[Available data Boundary: Start]

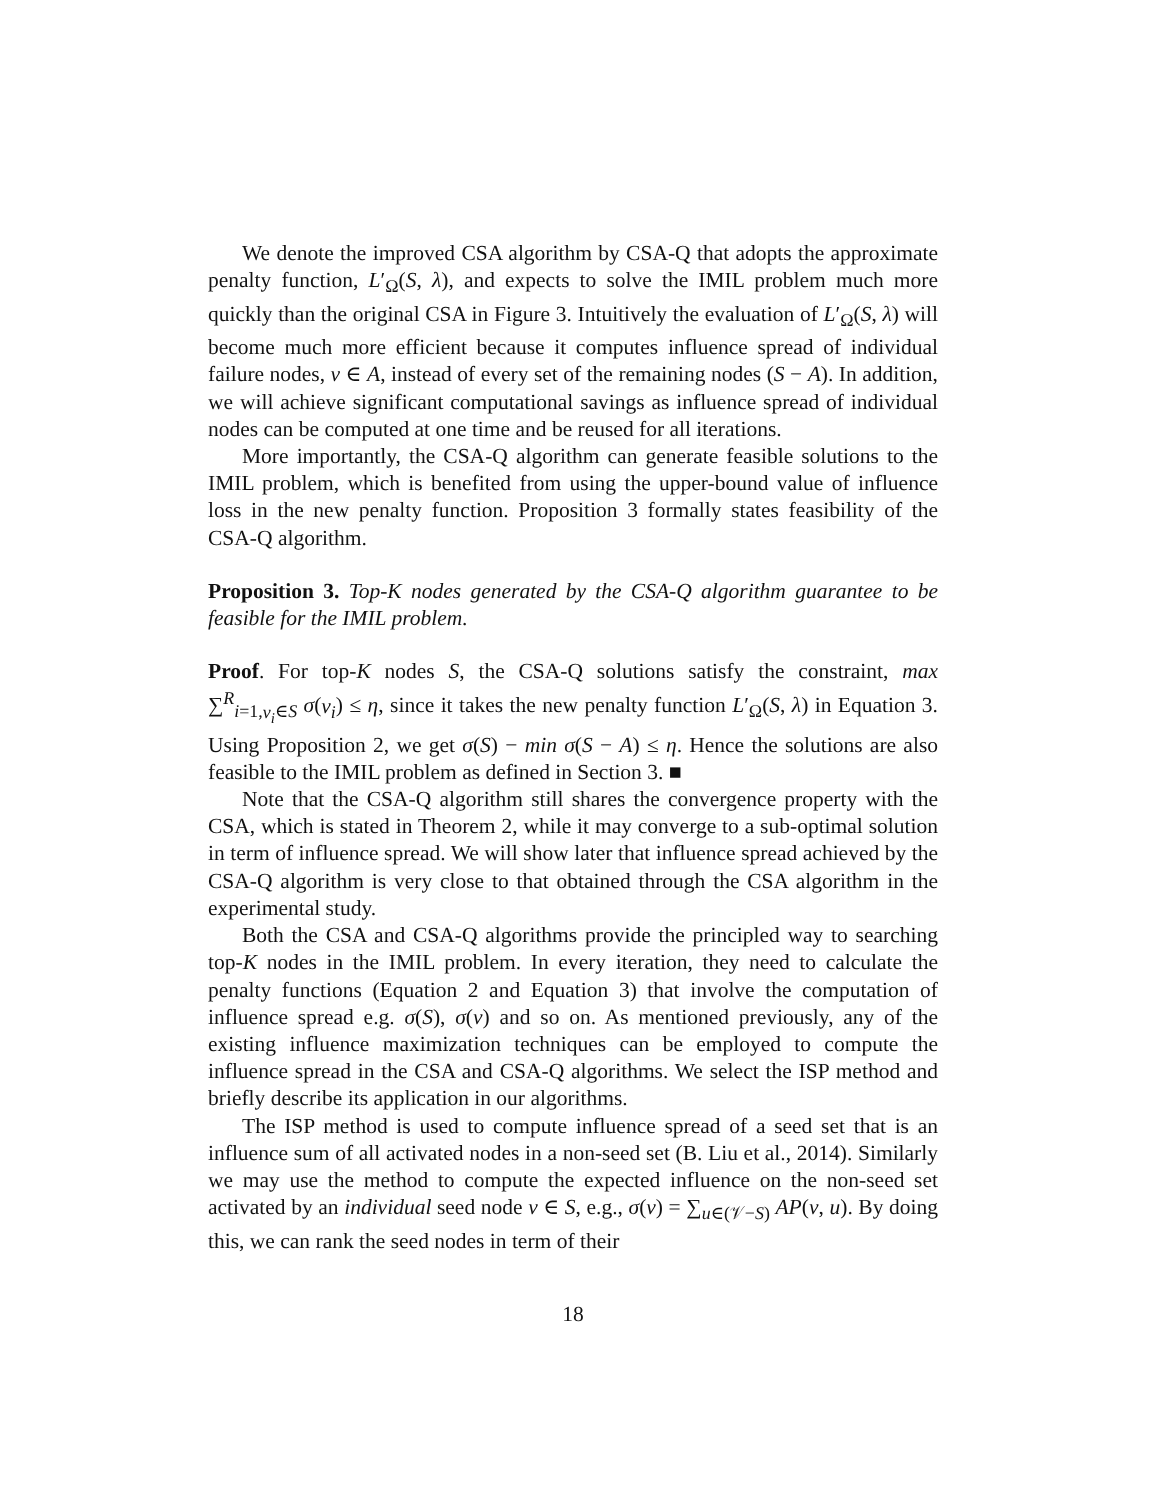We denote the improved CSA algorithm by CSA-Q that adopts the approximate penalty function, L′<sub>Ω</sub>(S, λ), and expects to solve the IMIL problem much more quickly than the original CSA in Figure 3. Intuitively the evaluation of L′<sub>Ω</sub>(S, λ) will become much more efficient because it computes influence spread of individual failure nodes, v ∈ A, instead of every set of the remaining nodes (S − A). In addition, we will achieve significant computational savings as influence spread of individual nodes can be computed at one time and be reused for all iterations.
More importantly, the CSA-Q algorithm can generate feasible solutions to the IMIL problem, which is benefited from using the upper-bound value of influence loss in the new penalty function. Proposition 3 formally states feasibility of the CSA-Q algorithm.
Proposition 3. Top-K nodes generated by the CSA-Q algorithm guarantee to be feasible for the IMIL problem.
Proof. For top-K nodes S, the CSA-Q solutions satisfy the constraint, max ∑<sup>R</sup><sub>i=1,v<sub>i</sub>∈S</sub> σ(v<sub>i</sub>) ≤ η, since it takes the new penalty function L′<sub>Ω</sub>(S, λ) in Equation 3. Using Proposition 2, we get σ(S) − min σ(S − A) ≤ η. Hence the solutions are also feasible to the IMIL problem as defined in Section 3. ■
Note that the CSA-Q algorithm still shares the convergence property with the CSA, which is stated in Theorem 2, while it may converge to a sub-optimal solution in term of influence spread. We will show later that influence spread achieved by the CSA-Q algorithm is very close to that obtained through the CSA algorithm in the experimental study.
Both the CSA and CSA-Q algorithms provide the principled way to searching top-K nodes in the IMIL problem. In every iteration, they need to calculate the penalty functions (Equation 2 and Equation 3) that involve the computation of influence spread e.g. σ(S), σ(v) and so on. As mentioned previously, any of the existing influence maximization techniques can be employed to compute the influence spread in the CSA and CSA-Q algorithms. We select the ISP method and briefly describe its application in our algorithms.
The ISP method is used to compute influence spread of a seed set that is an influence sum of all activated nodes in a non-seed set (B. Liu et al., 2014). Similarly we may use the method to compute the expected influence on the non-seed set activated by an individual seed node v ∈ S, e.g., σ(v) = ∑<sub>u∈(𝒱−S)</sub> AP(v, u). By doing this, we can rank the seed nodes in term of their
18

[Available data Boundary: End]
[Available data Boundary: Start]

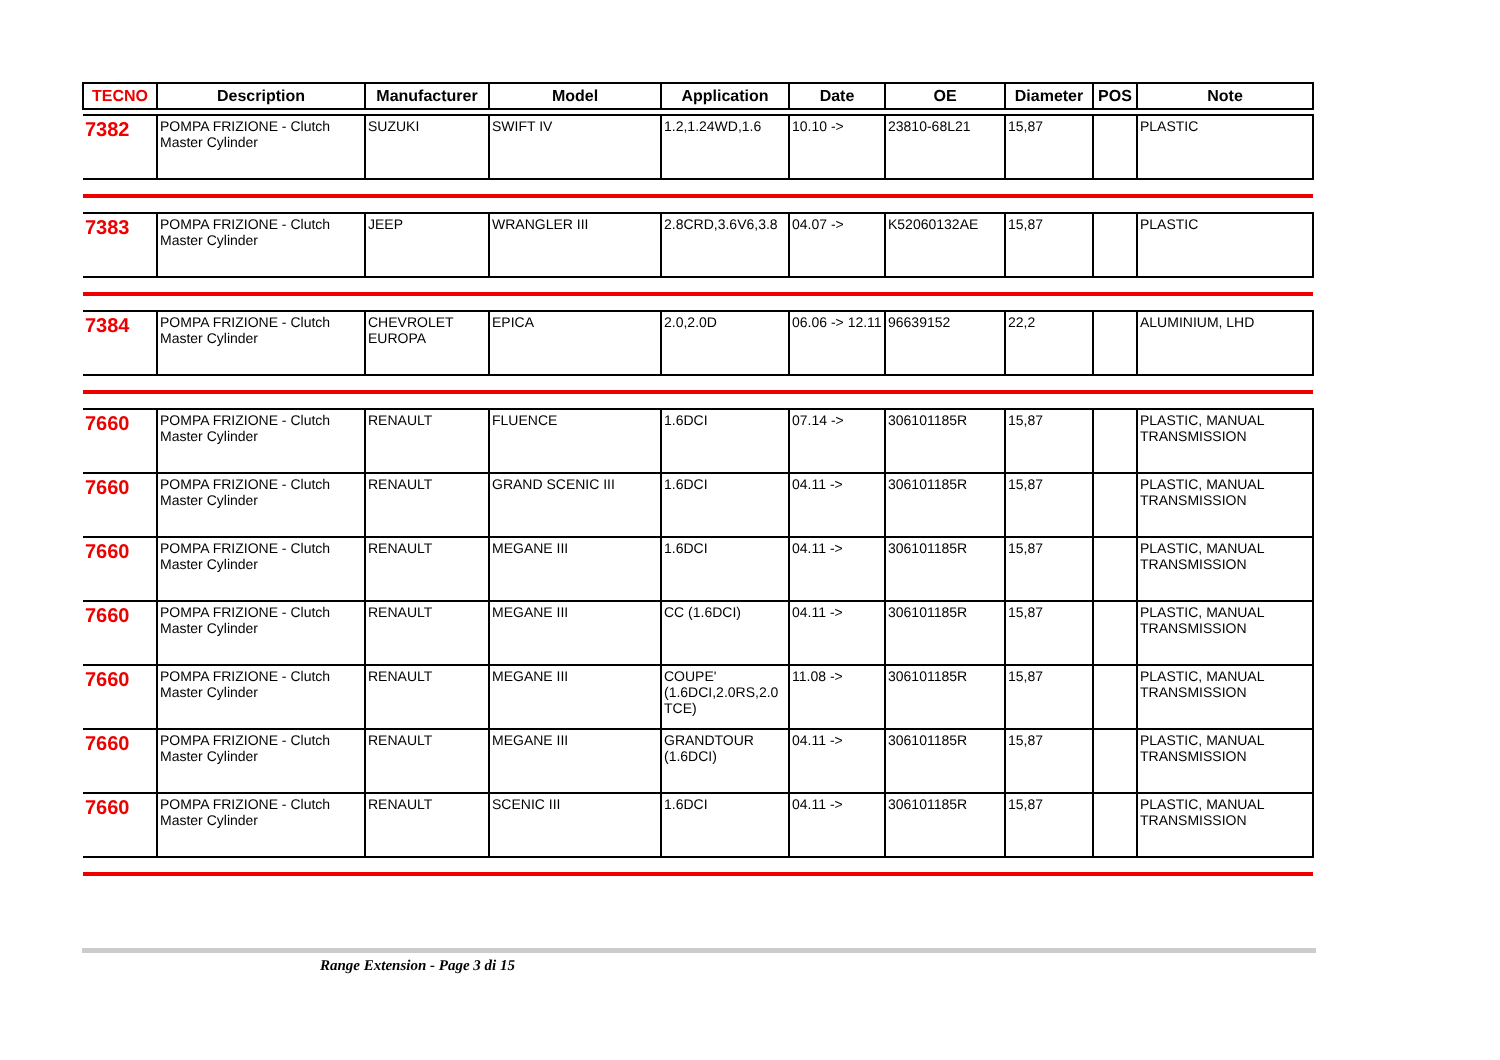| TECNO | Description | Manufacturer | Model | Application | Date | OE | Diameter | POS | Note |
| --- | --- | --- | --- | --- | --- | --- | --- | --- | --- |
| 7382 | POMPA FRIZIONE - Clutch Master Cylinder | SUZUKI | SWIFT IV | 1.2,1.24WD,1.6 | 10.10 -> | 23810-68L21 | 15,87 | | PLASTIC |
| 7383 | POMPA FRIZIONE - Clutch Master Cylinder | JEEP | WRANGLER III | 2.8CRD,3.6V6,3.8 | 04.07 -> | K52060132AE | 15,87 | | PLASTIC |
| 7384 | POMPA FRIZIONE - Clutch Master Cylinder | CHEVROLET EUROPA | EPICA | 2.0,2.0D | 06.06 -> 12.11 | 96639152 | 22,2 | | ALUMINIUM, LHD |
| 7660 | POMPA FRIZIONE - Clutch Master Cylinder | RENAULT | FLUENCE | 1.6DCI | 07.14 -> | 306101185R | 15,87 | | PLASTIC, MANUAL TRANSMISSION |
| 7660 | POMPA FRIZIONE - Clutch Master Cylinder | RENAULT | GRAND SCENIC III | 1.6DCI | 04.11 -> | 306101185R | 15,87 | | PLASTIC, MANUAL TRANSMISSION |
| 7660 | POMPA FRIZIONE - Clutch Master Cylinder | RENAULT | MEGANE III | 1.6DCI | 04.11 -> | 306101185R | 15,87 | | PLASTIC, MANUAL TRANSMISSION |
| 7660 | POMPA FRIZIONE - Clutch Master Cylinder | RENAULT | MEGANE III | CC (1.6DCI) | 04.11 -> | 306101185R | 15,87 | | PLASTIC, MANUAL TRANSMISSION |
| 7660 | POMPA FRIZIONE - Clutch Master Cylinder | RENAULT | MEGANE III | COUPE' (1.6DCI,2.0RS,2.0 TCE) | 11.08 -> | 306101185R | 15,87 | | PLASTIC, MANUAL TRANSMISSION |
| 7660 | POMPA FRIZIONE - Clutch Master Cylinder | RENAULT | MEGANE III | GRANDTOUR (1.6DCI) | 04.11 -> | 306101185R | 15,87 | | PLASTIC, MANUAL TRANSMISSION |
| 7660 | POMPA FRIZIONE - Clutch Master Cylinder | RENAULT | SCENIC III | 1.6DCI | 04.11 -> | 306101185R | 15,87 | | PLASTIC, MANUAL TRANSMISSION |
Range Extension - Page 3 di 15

[Available data Boundary: End]

◆ Your assignment
For this exercise, gather every line of the data that contains the word "SCENIC".

◆ Answer to this exercise
| 7660 | POMPA FRIZIONE - Clutch Master Cylinder | RENAULT | GRAND SCENIC III | 1.6DCI | 04.11 -> | 306101185R | 15,87 | | PLASTIC, MANUAL TRANSMISSION |
| 7660 | POMPA FRIZIONE - Clutch Master Cylinder | RENAULT | SCENIC III | 1.6DCI | 04.11 -> | 306101185R | 15,87 | | PLASTIC, MANUAL TRANSMISSION |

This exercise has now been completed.